只能通过改代码了,1.9.11版本计算出的hash值和1.7.16版本计算出的哈希值不相同,是因为Container的定义发生了变化,那就从Container中抽取出部分字段,组成一个新的结构体作为hash算法的输入。
先修改代码,将hash算法的输入字符串打印出来对比:
1.9.11:
I0118 13:38:29.285449 18645 hash.go:39] hashstr is before: (v1.Container){Name:(string)prometheus-node-exporter Image:(string)harbor.finupgroup.com/kubernetes/node-exporter:v0.16.0 Command:([]string )<nil> Args:([]string)<nil> WorkingDir:(string) Ports:([]v1.ContainerPort)[{Name:(string)prom-node-exp HostPort:(int32)9100 ContainerPort:(int32)9100 Protocol:(v1.Protocol)TCP HostIP:(string)}] EnvFro m:([]v1.EnvFromSource)<nil> Env:([]v1.EnvVar)<nil> Resources:(v1.ResourceRequirements){Limits:(v1.ResourceList)<nil> Requests:(v1.ResourceList)<nil>} VolumeMounts:([]v1.VolumeMount)[{Name:(string)defa ult-token-bks80 ReadOnly:(bool)true MountPath:(string)/var/run/secrets/kubernetes.io/serviceaccount SubPath:(string) MountPropagation:(*v1.MountPropagationMode)<nil>}] VolumeDevices:([]v1.VolumeDevice )<nil> LivenessProbe:(*v1.Probe)<nil> ReadinessProbe:(*v1.Probe)<nil> Lifecycle:(*v1.Lifecycle)<nil> TerminationMessagePath:(string)/dev/termination-log TerminationMessagePolicy:(v1.TerminationMessage Policy)File ImagePullPolicy:(v1.PullPolicy)IfNotPresent SecurityContext:(*v1.SecurityContext)<nil> Stdin:(bool)false StdinOnce:(bool)false TTY:(bool)false}
1.7.16:
I0118 13:53:05.394834 19753 hash.go:39] hashstr is before: (v1.Container){Name:(string)prometheus-node-exporter Image:(string)harbor.finupgroup.com/kubernetes/node-exporter:v0.16.0 Command:([]string )<nil> Args:([]string)<nil> WorkingDir:(string) Ports:([]v1.ContainerPort)[{Name:(string)prom-node-exp HostPort:(int32)9100 ContainerPort:(int32)9100 Protocol:(v1.Protocol)TCP HostIP:(string)}] EnvFro m:([]v1.EnvFromSource)<nil> Env:([]v1.EnvVar)<nil> Resources:(v1.ResourceRequirements){Limits:(v1.ResourceList)<nil> Requests:(v1.ResourceList)<nil>} VolumeMounts:([]v1.VolumeMount)[{Name:(string)defa ult-token-bks80 ReadOnly:(bool)true MountPath:(string)/var/run/secrets/kubernetes.io/serviceaccount SubPath:(string)}] LivenessProbe:(*v1.Probe)<nil> ReadinessProbe:(*v1.Probe)<nil> Lifecycle:(*v1.Lif ecycle)<nil> TerminationMessagePath:(string)/dev/termination-log TerminationMessagePolicy:(v1.TerminationMessagePolicy)File ImagePullPolicy:(v1.PullPolicy)IfNotPresent SecurityContext:(*v1.SecurityCon text)<nil> Stdin:(bool)false StdinOnce:(bool)false TTY:(bool)false}
1.9.11相比1.7.16多出来的字符串(注意引号中的空格也算):
"VolumeDevices:([]v1.VolumeDevice)<nil> "

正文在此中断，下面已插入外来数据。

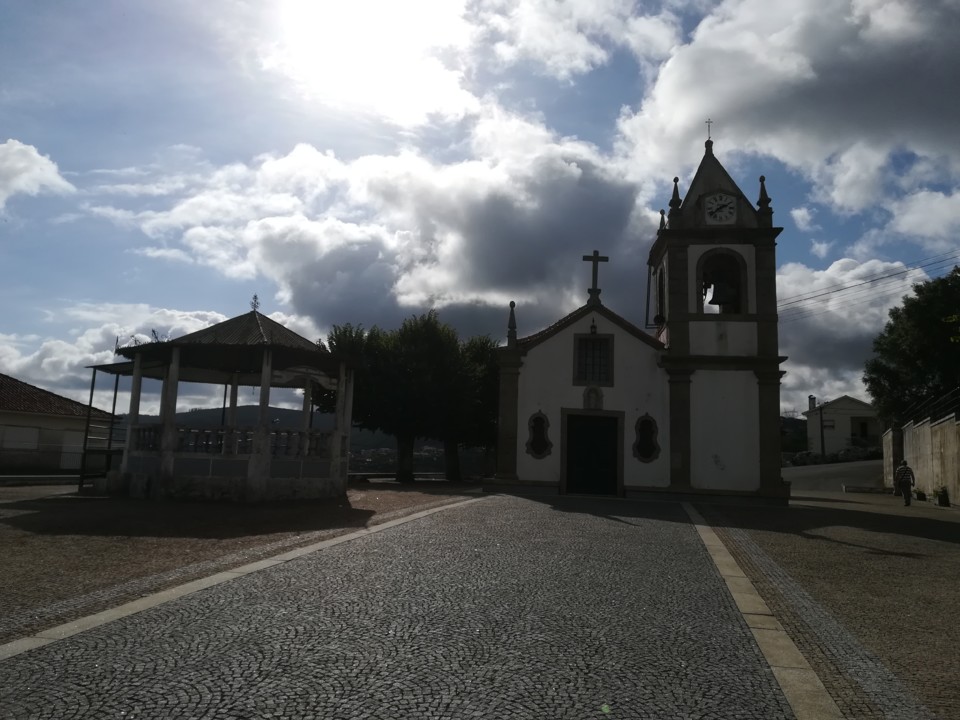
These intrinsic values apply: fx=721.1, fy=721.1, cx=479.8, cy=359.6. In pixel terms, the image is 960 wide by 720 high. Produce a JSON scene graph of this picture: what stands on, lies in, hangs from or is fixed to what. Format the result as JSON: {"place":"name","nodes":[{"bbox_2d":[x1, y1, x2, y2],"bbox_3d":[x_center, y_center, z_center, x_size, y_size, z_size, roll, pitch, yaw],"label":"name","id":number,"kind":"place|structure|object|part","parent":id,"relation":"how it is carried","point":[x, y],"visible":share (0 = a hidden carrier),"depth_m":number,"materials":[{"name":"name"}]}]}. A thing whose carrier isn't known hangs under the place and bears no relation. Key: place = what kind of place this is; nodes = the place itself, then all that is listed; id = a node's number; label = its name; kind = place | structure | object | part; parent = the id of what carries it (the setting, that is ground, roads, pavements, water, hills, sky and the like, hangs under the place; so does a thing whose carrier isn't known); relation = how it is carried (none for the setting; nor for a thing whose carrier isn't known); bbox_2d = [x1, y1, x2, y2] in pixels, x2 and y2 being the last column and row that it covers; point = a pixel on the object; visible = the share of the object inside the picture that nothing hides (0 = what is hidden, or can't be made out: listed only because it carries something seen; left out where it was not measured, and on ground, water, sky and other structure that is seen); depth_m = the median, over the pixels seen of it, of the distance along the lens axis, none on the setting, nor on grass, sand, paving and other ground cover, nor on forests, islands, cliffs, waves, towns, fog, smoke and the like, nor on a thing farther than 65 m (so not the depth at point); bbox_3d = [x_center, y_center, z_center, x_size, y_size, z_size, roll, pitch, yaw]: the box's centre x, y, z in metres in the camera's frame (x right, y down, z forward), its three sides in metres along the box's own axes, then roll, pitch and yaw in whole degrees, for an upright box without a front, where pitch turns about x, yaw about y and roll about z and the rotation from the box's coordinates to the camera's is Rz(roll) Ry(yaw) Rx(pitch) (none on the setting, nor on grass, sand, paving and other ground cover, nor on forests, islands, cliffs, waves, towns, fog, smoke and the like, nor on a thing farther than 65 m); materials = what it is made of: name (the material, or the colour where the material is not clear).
{"place":"outdoors","nodes":[
{"label":"outdoors","id":0,"kind":"place"},
{"bbox_2d":[0,138,74,209],"label":"cloud","id":1,"kind":"structure","parent":0,"point":[34,154],"materials":[{"name":"white"}]},
{"bbox_2d":[0,374,115,473],"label":"building","id":2,"kind":"structure","parent":0,"point":[6,420],"depth_m":29.31,"materials":[{"name":"white paint"}]},
{"bbox_2d":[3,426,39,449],"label":"window","id":3,"kind":"structure","parent":2,"relation":"in","point":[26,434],"depth_m":26.74,"materials":[{"name":"white"}]},
{"bbox_2d":[0,301,238,402],"label":"cloud","id":4,"kind":"structure","parent":0,"point":[82,337],"materials":[{"name":"white"}]},
{"bbox_2d":[0,480,489,636],"label":"gravel ground","id":5,"kind":"structure","parent":0,"point":[36,509],"materials":[{"name":"brown gravel"}]},
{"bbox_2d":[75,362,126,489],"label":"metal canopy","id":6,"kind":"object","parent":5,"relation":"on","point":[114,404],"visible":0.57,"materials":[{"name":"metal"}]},
{"bbox_2d":[86,295,359,501],"bbox_3d":[-6.063,0.910,17.819,6.251,4.913,6.146,0,-7,9],"label":"gazebo","id":7,"kind":"object","parent":5,"relation":"on","point":[136,370],"visible":0.97,"depth_m":16.70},
{"bbox_2d":[131,425,334,458],"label":"balustrade","id":8,"kind":"object","parent":7,"relation":"in","point":[277,434],"visible":0.52,"depth_m":16.68,"materials":[{"name":"white stone"}]},
{"bbox_2d":[250,294,259,312],"bbox_3d":[-5.684,-1.427,18.169,0.235,0.555,0.300,0,-7,9],"label":"finial","id":9,"kind":"object","parent":7,"relation":"on","point":[255,297],"visible":0.87,"depth_m":18.13,"materials":[{"name":"metal"}]},
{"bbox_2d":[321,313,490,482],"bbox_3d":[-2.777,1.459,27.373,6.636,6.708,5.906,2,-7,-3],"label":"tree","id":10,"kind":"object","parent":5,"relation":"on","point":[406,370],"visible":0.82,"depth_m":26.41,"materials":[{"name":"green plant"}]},
{"label":"tree trunk","id":11,"kind":"part","parent":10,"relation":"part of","materials":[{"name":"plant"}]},
{"bbox_2d":[442,333,501,481],"bbox_3d":[-0.424,2.005,30.988,4.843,6.606,4.952,0,-7,9],"label":"tree","id":12,"kind":"object","parent":5,"relation":"on","point":[483,355],"visible":0.52,"depth_m":30.16,"materials":[{"name":"green plant"}]},
{"bbox_2d":[119,403,466,460],"label":"hill","id":13,"kind":"structure","parent":0,"point":[199,412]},
{"bbox_2d":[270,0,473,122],"label":"sun","id":14,"kind":"structure","parent":0,"point":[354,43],"materials":[{"name":"white"}]},
{"bbox_2d":[120,123,662,336],"label":"cloud","id":15,"kind":"structure","parent":0,"point":[605,222],"materials":[{"name":"white"}]},
{"bbox_2d":[0,488,818,719],"label":"cobblestone road","id":16,"kind":"structure","parent":0,"point":[635,529],"materials":[{"name":"grey stone"}]},
{"bbox_2d":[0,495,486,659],"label":"stone curb","id":17,"kind":"structure","parent":16,"relation":"on","point":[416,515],"depth_m":6.55,"materials":[{"name":"stone"}]},
{"bbox_2d":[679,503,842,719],"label":"stone curb","id":18,"kind":"structure","parent":16,"relation":"in","point":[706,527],"depth_m":5.57,"materials":[{"name":"stone"}]},
{"bbox_2d":[0,0,959,419],"label":"sky","id":19,"kind":"structure","parent":0,"point":[128,261],"materials":[{"name":"blue"}]},
{"bbox_2d":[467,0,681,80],"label":"cloud","id":20,"kind":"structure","parent":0,"point":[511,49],"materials":[{"name":"white"}]},
{"bbox_2d":[485,130,785,506],"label":"church","id":21,"kind":"structure","parent":0,"point":[559,378],"depth_m":21.38,"materials":[{"name":"white paint"}]},
{"bbox_2d":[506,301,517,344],"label":"finial","id":22,"kind":"object","parent":21,"relation":"on","point":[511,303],"visible":0.88,"depth_m":22.00,"materials":[{"name":"stone"}]},
{"bbox_2d":[526,411,552,458],"bbox_3d":[1.729,2.190,21.241,0.914,1.524,0.331,0,-7,9],"label":"oval window","id":23,"kind":"structure","parent":21,"relation":"in","point":[543,430],"depth_m":21.24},
{"bbox_2d":[564,412,620,496],"bbox_3d":[3.244,2.890,20.882,2.043,2.469,0.428,0,-7,9],"label":"church door","id":24,"kind":"structure","parent":21,"relation":"in","point":[593,430],"depth_m":20.81,"materials":[{"name":"wood"}]},
{"bbox_2d":[582,385,603,409],"bbox_3d":[3.271,1.104,20.996,0.680,0.811,0.298,0,-7,9],"label":"niche","id":25,"kind":"object","parent":21,"relation":"attached to","point":[599,400],"visible":0.98,"depth_m":20.98,"materials":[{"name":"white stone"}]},
{"bbox_2d":[573,333,613,386],"bbox_3d":[3.251,-0.021,20.768,1.147,1.732,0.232,0,-7,9],"label":"window","id":26,"kind":"structure","parent":21,"relation":"in","point":[579,364],"depth_m":20.77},
{"bbox_2d":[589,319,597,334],"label":"wall lamp","id":27,"kind":"object","parent":21,"relation":"attached to","point":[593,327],"visible":0.97,"depth_m":21.04,"materials":[{"name":"black"}]},
{"bbox_2d":[582,250,608,302],"bbox_3d":[3.511,-2.496,22.183,0.901,1.735,0.298,0,-7,9],"label":"stone cross","id":28,"kind":"object","parent":21,"relation":"on","point":[593,277],"visible":0.96,"depth_m":22.13,"materials":[{"name":"stone"}]},
{"bbox_2d":[631,414,660,461],"bbox_3d":[4.784,2.251,20.829,0.927,1.573,0.384,0,-7,9],"label":"oval window","id":29,"kind":"structure","parent":21,"relation":"in","point":[640,452],"depth_m":20.83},
{"bbox_2d":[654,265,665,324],"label":"arched window","id":30,"kind":"structure","parent":21,"relation":"in","point":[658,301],"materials":[{"name":"black"}]},
{"bbox_2d":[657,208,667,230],"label":"finial","id":31,"kind":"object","parent":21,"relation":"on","point":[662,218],"visible":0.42,"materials":[{"name":"grey stone"}]},
{"bbox_2d":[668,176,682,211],"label":"finial","id":32,"kind":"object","parent":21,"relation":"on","point":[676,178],"visible":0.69,"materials":[{"name":"grey stone"}]},
{"bbox_2d":[704,119,712,142],"bbox_3d":[7.129,-7.129,22.523,0.230,0.938,0.209,0,-7,9],"label":"cross","id":33,"kind":"object","parent":21,"relation":"on","point":[708,122],"visible":0.87,"depth_m":22.51,"materials":[{"name":"black metal"}]},
{"label":"bell tower","id":34,"kind":"part","parent":21,"relation":"part of","materials":[{"name":"white stone"}]},
{"bbox_2d":[704,192,736,224],"bbox_3d":[7.100,-4.458,21.337,1.060,1.084,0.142,0,-7,9],"label":"clock","id":35,"kind":"object","parent":21,"relation":"attached to","point":[720,212],"visible":0.99,"depth_m":21.30,"materials":[{"name":"white"}]},
{"bbox_2d":[706,276,736,308],"bbox_3d":[7.215,-2.028,21.466,0.864,1.052,0.815,0,-7,9],"label":"bell","id":36,"kind":"object","parent":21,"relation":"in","point":[722,299],"visible":0.92,"depth_m":21.32,"materials":[{"name":"black metal"}]},
{"bbox_2d":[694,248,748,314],"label":"arched opening","id":37,"kind":"object","parent":21,"relation":"in","point":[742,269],"visible":0.65,"depth_m":21.32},
{"bbox_2d":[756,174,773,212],"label":"finial","id":38,"kind":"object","parent":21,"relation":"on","point":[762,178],"visible":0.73,"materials":[{"name":"grey stone"}]},
{"bbox_2d":[775,250,959,318],"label":"power line","id":39,"kind":"object","parent":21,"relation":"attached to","point":[841,289],"visible":0.92,"depth_m":35.08,"materials":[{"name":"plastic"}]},
{"bbox_2d":[615,0,959,215],"label":"cloud","id":40,"kind":"structure","parent":0,"point":[929,130],"materials":[{"name":"white"}]},
{"bbox_2d":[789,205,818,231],"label":"cloud","id":41,"kind":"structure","parent":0,"point":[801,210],"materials":[{"name":"white"}]},
{"bbox_2d":[690,489,959,719],"label":"pavement","id":42,"kind":"structure","parent":0,"point":[939,543],"materials":[{"name":"stone"}]},
{"bbox_2d":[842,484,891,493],"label":"bench","id":43,"kind":"object","parent":42,"relation":"on","point":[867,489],"visible":0.95,"depth_m":29.52,"materials":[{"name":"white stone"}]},
{"bbox_2d":[893,459,914,505],"bbox_3d":[12.602,3.630,21.387,0.591,1.372,0.566,7,-9,-35],"label":"man","id":44,"kind":"object","parent":42,"relation":"on","point":[905,470],"visible":0.99,"depth_m":21.23},
{"bbox_2d":[914,490,926,500],"bbox_3d":[14.390,4.442,23.547,0.471,0.400,0.496,0,-7,9],"label":"potted plant","id":45,"kind":"object","parent":42,"relation":"on","point":[921,495],"visible":0.91,"depth_m":23.44,"materials":[{"name":"green plant"}]},
{"bbox_2d":[934,485,950,506],"bbox_3d":[13.549,3.983,21.111,0.521,0.629,0.563,0,-7,9],"label":"potted plant","id":46,"kind":"object","parent":42,"relation":"on","point":[945,503],"visible":0.98,"depth_m":20.99,"materials":[{"name":"green plant"}]},
{"bbox_2d":[782,458,884,493],"label":"road","id":47,"kind":"structure","parent":0,"point":[865,474],"materials":[{"name":"grey asphalt"}]},
{"bbox_2d":[803,394,879,454],"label":"house","id":48,"kind":"structure","parent":0,"point":[841,428],"materials":[{"name":"white paint"}]},
{"bbox_2d":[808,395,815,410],"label":"chimney","id":49,"kind":"object","parent":48,"relation":"on","point":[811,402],"visible":0.78,"depth_m":57.13,"materials":[{"name":"white"}]},
{"bbox_2d":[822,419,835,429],"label":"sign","id":50,"kind":"object","parent":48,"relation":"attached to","point":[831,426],"visible":0.78,"depth_m":50.88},
{"bbox_2d":[853,418,869,439],"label":"window","id":51,"kind":"structure","parent":48,"relation":"in","point":[863,426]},
{"bbox_2d":[776,255,937,417],"label":"cloud","id":52,"kind":"structure","parent":0,"point":[792,368],"materials":[{"name":"white"}]},
{"bbox_2d":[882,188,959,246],"label":"cloud","id":53,"kind":"structure","parent":0,"point":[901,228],"materials":[{"name":"white"}]},
{"bbox_2d":[883,412,959,504],"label":"stone wall","id":54,"kind":"structure","parent":0,"point":[939,432],"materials":[{"name":"beige stone"}]},
{"bbox_2d":[902,388,959,425],"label":"fence","id":55,"kind":"object","parent":54,"relation":"attached to","point":[931,416],"visible":0.68,"depth_m":25.20,"materials":[{"name":"black metal"}]},
{"label":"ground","id":56,"kind":"structure","parent":0},
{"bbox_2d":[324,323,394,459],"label":"tree","id":57,"kind":"object","parent":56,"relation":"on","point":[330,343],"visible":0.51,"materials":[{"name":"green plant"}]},
{"bbox_2d":[818,400,826,460],"bbox_3d":[22.401,4.984,47.190,0.523,5.316,0.457,0,-7,9],"label":"utility pole","id":58,"kind":"object","parent":56,"relation":"on","point":[821,428],"visible":0.79,"depth_m":47.14,"materials":[{"name":"brown"}]},
{"bbox_2d":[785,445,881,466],"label":"hedge","id":59,"kind":"object","parent":56,"relation":"on","point":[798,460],"visible":0.42,"depth_m":50.85,"materials":[{"name":"green plant"}]},
{"bbox_2d":[863,264,959,425],"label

" MountPropagation:(*v1.MountPropagationMode)<nil>"
直接简单粗暴地修改1.9.11的pkg/util/hash/hash.go
,将1.9.11的Container定义改变导致多出的字符去掉:
package hash
import (
"github.com/davecgh/go-spew/spew"
"github.com/golang/glog"
"hash"
"strings"
)
// DeepHashObject writes specified object to hash using the spew library
// which follows pointers and prints actual values of the nested objects
// ensuring the hash does not change when a pointer changes.
func DeepHashObject(hasher hash.Hash, objectToWrite interface{}) {
hasher.Reset()
printer := spew.ConfigState{
Indent: " ",
SortKeys: true,
DisableMethods: true,
SpewKeys: true,
}
//printer.Fprintf(hasher, "%#v", objectToWrite)
hashstr := printer.Sprintf("%#v", objectToWrite)
glog.V(2).Infof("hashstr is before: %s", hashstr)
hashstr = strings.Replace(hashstr, "VolumeDevices:([]v1.VolumeDevice)<nil> ", "", -1)
hashstr = strings.Replace(hashstr, " MountPropagation:(*v1.MountPropagationMode)<nil>", "", -1)
glog.V(2).Infof("hashstr is after : %s", hashstr)
printer.Fprintf(hasher, "%s", hashstr)
}
实测可行,1.7.16和1.9.11来回切换,容器都不会重建。不过这可能不是一个非常理想的解决方案,只是能工作而已。 七牛提供了一个类似的解决方法,更完善一些:Hack container hash method to make it compatible when upgrading cluster from 1.7/1.8 to 1.9.。